As outlined in the report, we must ensure that we are building with resiliency in mind every step of the way. In California, our Latino community has borne the brunt of many of these devastating wildfires, while federal agencies have not done enough to invest in frontline communities. Now is the time to rectify this injustice, and we can do just that by ensuring that equitable solutions to climate change are accounted for in all stages of federal and local planning.

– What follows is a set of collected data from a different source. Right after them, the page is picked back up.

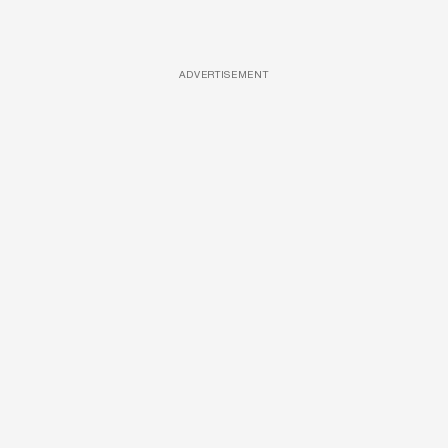
ADVERTISEMENT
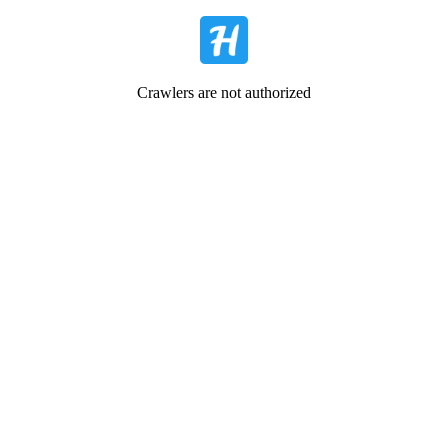
Crawlers are not authorized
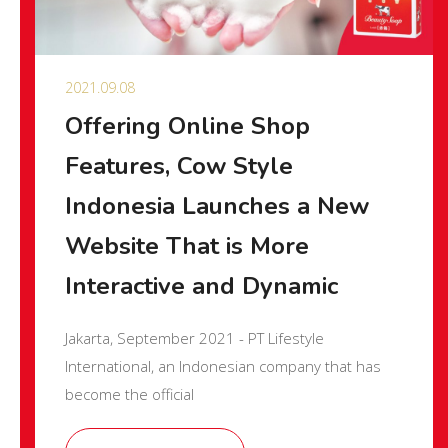
2021.09.08
Offering Online Shop
Features, Cow Style
Indonesia Launches a New
Website That is More
Interactive and Dynamic
Jakarta, September 2021 - PT Lifestyle
International, an Indonesian company that has
become the official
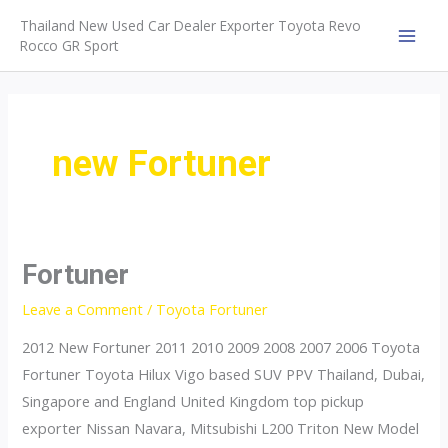
Skip
Thailand New Used Car Dealer Exporter Toyota Revo
to
Rocco GR Sport
MAI
content
MEN
new Fortuner
Fortuner
Leave a Comment
/
Toyota Fortuner
2012 New Fortuner 2011 2010 2009 2008 2007 2006 Toyota
Fortuner Toyota Hilux Vigo based SUV PPV Thailand, Dubai,
Singapore and England United Kingdom top pickup
exporter Nissan Navara, Mitsubishi L200 Triton New Model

Part of helping frontline communities become more resilient to the impacts of climate change is bolstering our clean energy economy. Prior to the economic pain caused by COVID-19, the clean energy industry was one of the fastest-growing job creators in the U.S. and employed nearly 3.4 million Americans — nearly three times as many people as the fossil fuel industry. However, a recent report found the clean energy sector has lost over 620,000 jobs, or 18% of its work force, since the start of the pandemic. California was hit especially hard, losing over 109,000 clean energy jobs, a nearly 20% decline. While this is a step backward both economically and in our fight against climate change, we know that re-invigorating our clean energy economy is the right path forward to protecting our health and economic growth.
In California, we know that fighting climate change and growing our economy go hand in hand. As the first state to pass legislation to limit carbon pollution over a decade ago, we have seen how these policies drive innovations in clean energy and energy efficiency. We have a once-in-a-generation opportunity to harness American innovation and ingenuity to address the climate crisis and build a more equitable country in the process — and we cannot squander it.
For too long, dirty corporate polluters have obstructed efforts to address the climate crisis. But their time is up, and our nation cannot wait any longer to take climate action. That is why we spent the past year working with leaders and experts to develop this Climate Crisis Action Plan. We know that by building a clean energy economy that values workers and advances economic and environmental justice, we can rise to the challenge and tackle the climate crisis head on. By doing so, we can create a more perfect Union. We cannot afford to do anything less.